Additionally, when describing some embodiments, the disclosure may have disclosed a method and/or process as a particular sequence of steps. However, unless otherwise required, it will be appreciated that the method or process should not be limited to the particular sequence of steps disclosed. Other sequences of steps may be possible. The particular order of the steps disclosed herein should not be construed as undue limitations. Unless otherwise required, a method and/or process disclosed herein should not be limited to the steps being carried out in the order written. The sequence of steps may be varied and still remain within the scope of the disclosure.

Furthermore, it will be appreciated that while the present disclosure provides embodiments having one or more of the features/characteristics discussed herein, one or more of these features/characteristics may also be disclaimed in other alternative embodiments and the present disclosure provides support for such disclaimers and these associated alternative embodiments.

The present invention provides a method of degrading unwanted nucleic acids in a sample along with rapid creation of DNA and RNA libraries in a cost-effective manner so that detecting non-host species in a host sample can be accurately and rapidly performed. Such techniques enable widespread use of next generation metagenomic sequencing, particularly for pathogen detection in humans.
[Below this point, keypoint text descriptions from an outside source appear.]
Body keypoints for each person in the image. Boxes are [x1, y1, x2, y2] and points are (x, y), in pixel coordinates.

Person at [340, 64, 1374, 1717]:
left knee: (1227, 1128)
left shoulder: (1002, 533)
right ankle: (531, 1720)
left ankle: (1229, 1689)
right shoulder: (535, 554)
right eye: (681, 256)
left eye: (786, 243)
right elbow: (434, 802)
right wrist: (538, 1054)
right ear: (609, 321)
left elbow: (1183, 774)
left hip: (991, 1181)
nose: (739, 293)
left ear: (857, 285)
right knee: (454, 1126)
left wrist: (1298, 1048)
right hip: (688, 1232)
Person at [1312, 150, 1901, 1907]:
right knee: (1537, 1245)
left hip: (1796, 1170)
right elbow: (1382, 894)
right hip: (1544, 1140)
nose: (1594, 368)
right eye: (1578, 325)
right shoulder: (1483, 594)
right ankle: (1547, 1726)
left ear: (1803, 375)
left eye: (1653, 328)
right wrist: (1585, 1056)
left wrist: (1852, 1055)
The first part of the Description focuses on degrading unwanted nucleic acids in a sample by contacting the sample with magnetic particles coupled to enzymes to degrade unwanted nucleic acids present in the sample. The magnetic particles coupled to enzymes are capable of degrading both DNA and RNA. Application of a magnetic field removes the magnetic particles coupled to enzymes from the sample.
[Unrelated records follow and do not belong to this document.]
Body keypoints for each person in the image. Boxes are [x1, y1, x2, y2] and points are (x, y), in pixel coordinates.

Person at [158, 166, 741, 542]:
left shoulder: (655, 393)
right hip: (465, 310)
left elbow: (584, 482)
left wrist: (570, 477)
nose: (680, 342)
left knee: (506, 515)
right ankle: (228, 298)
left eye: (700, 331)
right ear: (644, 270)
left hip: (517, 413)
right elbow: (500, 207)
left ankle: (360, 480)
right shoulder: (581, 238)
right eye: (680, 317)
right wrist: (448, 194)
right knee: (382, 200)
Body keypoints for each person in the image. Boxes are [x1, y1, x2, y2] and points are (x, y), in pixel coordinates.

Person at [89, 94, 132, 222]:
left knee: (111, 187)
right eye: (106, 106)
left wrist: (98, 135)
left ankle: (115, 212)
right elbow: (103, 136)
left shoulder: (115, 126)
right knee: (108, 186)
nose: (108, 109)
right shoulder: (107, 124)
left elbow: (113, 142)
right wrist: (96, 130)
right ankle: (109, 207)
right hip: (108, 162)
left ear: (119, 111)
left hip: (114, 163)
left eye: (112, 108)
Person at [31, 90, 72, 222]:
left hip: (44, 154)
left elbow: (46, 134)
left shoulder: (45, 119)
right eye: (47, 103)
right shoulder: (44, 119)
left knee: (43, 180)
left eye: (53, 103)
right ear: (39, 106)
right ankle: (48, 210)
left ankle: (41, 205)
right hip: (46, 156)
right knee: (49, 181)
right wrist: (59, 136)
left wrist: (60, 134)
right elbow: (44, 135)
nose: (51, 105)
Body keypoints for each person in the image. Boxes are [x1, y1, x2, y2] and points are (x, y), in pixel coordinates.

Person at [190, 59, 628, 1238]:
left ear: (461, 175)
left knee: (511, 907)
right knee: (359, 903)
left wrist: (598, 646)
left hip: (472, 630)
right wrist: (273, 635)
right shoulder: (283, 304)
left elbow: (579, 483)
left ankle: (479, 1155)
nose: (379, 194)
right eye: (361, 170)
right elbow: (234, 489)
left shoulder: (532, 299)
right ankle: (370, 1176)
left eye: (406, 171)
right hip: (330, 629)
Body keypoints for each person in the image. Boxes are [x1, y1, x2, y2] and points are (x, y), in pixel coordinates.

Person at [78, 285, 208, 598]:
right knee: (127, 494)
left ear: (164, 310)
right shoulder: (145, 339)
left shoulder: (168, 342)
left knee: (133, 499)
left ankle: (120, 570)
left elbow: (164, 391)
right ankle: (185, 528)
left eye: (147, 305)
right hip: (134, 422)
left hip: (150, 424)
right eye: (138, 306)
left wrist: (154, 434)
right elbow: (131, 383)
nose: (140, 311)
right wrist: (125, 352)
The second part of the Description focuses on one-pot synthesis of a DNA/RNA library from the degraded sample. The two techniques, used together in, for example, metagenomics sequencing, allowing for detection of pathogens in an untargeted manner. That is, pathogens are detected without an a priori guess of what pathogens might be present in the samples. Together, the techniques enable rapid and cost-effective performance of metagenomics sequencing.